Le moyen de Mme [X] tiré de ce qu’en 2011, une annulation d’appel de fonds a eu lieu et que M. [N] a alors bénéficié d’un remboursement de charges qu’il n’avait pas payées puisqu’il n’était propriétaire qu’en 2010, est inopérant dès lors que ce point est sans rapport avec la clause en litige qui concerne le ‘ financement des gros travaux votés au cours des dernières années par le syndicat des copropriétaires’.
De même, l’appelante ne peut utilement soutenir qu’elle a dû payer des charges importantes après l’assemblée générale de copropriété du 20 juin 2018, ce fait découlant de la vente elle-même et se trouve sans rapport avec la clause en litige qui ne concernait que des charges passées.
Au demeurant il n’est nullement établi par Mme [X] que les travaux visés dans la clause comme ayant été payés par M. [N] ont été reportés sur l’année suivante.
Au regard de l’ensemble de ces éléments, la cour considère que la contrepartie au versement de la quote part du prix de vente de la loge n’était pas dérisoire .
De plus aucun élément du dossier ne permet de réduire le montant convenu qui était déterminable.

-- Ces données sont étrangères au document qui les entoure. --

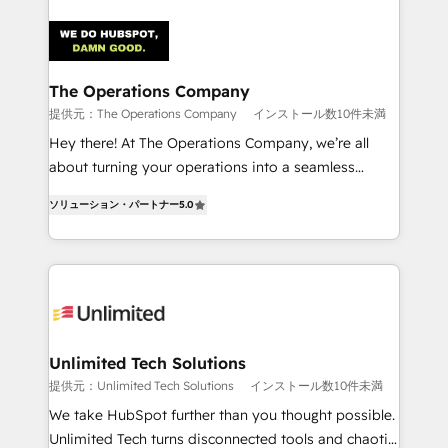
strategies. As the only HubSpot Elite Partner in
Iberia (Spain & Portugal), we combine human insight
with intelligent automation to drive sustainable
growth. Our multidisciplinary team designs solutions
The Operations Company
that simplify complexity, boost performance, and
提供元：The Operations Company
インストール数10件未満
turn innovation into real impact. 🌍 Highlights •
Hey there! At The Operations Company, we’re all
HubSpot Partner since 2012 • 2022 EMEA Impact
about turning your operations into a seamless
Award: Best Integration • 150+ successful HubSpot
experience that powers real results. We specialize in
projects • Clients in 30+ industries • Proprietary
ソリューション・パートナー
5.0
transforming complex systems into efficient,
technology for integrations • Multilingual team:
scalable solutions that work across your entire
English, Spanish, Portuguese & Italian 👉 Grow
organization. We’re a unique blend of deep HubSpot
smarter with AI and HubSpot.
expertise, strategic thinking, and hands-on
operational know-how. We know that no two
businesses are alike, so we don’t do cookie-cutter
solutions. Instead, we dive in to understand your
Unlimited Tech Solutions
needs, goals, and challenges to deliver solutions that
提供元：Unlimited Tech Solutions
インストール数10件未満
fit like a glove. We’re committed to being both
We take HubSpot further than you thought possible.
highly effective and fun to work with. We believe in
Unlimited Tech turns disconnected tools and chaotic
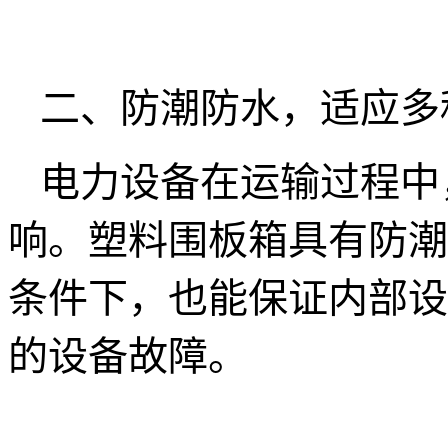
二、防潮防水，适应多
电力设备在运输过程中
响。塑料围板箱具有防潮
条件下，也能保证内部设
的设备故障。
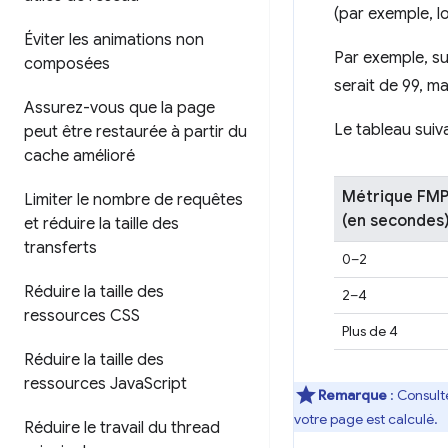
(par exemple, l
Éviter les animations non
Par exemple, s
composées
serait de 99, ma
Assurez-vous que la page
Le tableau suiv
peut être restaurée à partir du
cache amélioré
Métrique FM
Limiter le nombre de requêtes
(en secondes
et réduire la taille des
transferts
0–2
Réduire la taille des
2–4
ressources CSS
Plus de 4
Réduire la taille des
ressources Java
Script
Remarque
: Consulte
votre page est calculé.
Réduire le travail du thread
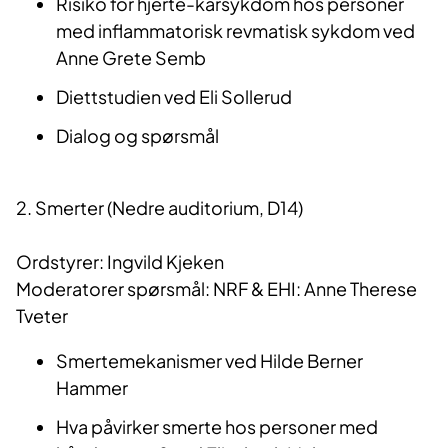
Risiko for hjerte-karsykdom hos personer
med inflammatorisk revmatisk sykdom ved
Anne Grete Semb
Diettstudien ved Eli Sollerud
Dialog og spørsmål
2. Smerter (Nedre auditorium, D14)
Ordstyrer: Ingvild Kjeken
Moderatorer spørsmål: NRF & EHI: Anne Therese
Tveter
Smertemekanismer ved Hilde Berner
Hammer
Hva påvirker smerte hos personer med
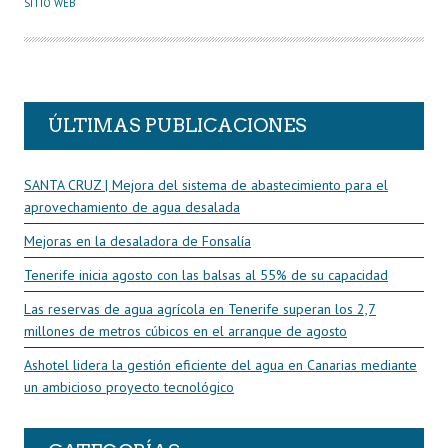
U
SITIO WEB
T
O
R
ÚLTIMAS PUBLICACIONES
SANTA CRUZ | Mejora del sistema de abastecimiento para el
aprovechamiento de agua desalada
Mejoras en la desaladora de Fonsalía
Tenerife inicia agosto con las balsas al 55% de su capacidad
Las reservas de agua agrícola en Tenerife superan los 2,7
millones de metros cúbicos en el arranque de agosto
Ashotel lidera la gestión eficiente del agua en Canarias mediante
un ambicioso proyecto tecnológico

Il convient dès lors de condamner Mme [X] au paiement de la somme de 11 925,57 euros avec les intérêts au taux légal à compter de l’assignation de la débouter de sa demande de dommages et intérêts pour préjudice moral.
Le jugement entrepris est ainsi confirmé.
Sur la demande reconventionnelle de M. [N] en dommages et intérêts
M. [N] soutient que Mme [X] a commis une faute en lui cachant que la loge était vendue de manière à ne pas respecter les termes de son engagement de remboursement de la quote part qu’elle a perçue.
D’une part il résulte des appels de charge du 03 Octobre 2018 et du 11 janvier 2019 que la répartition du prix de vente de la loge n’est apparue (pièces 9 et 10 du dossier de Mme [X] ), soit très peu de temps avant le mail de M. [N] demandant de paiement du 18 février 2019 (pièce 2).
L’intimé ne démontre aucune mauvaise foi de Mme [X] qui soutient qu’elle attendait que la somme soit portée au crédit de son compte bancaire personnel pour adresser le virement convenu, afin que l’opération ne lui fasse supporter aucune charge complémentaire, conformément aux indications qui lui avaient été données lors de la vente.
En tout état de cause, M. [N] ne justifie d’aucun autre préjudice que celui déjà réparé par la condamnation au paiement de la somme dues assortie des intérêts au taux légal et notamment pas de l’existence d’un préjudice moral.
En conséquence, l’intimé doit être débouté de sa demande de dommages et intérêts.
Le jugement déféré est confirmé de ce chef.
Sur les autres demandes
Le jugement entrepris est confirmé en ses dispositions concernant les dépens et de l’application de l’article 700 du code de procédure civile.
Mme [X] qui succombe à hauteur d’appel est, en application de l’article 696 du code de procédure civile, condamnée aux dépens de la procédure d’appel et déboutée de sa demande de frais irrépétibles.
Par application de de l’article 700 du code de procédure il convient de condemner Mme [X] à payer à la M. [N] la somme de 3000 euros .
PAR C ES MOTIFS : statuant publiquement,
La Cour, par arrêt prononcé par mise à disposition au greffe, les parties en ayant été avisées dans les conditions prévues à l’article 450 alinéa 2 du code de procédure civile,
Confirme le jugement déféré en toutes ses dispositions ;
Ajoutant :
Condamne Mme [E] [X] à payer à M. [Z] [N] la somme de 3000 euros sur le fondement de l’article 700 du code de procédure ;
Condamne Mme [E] [X] aux dépens d’appel.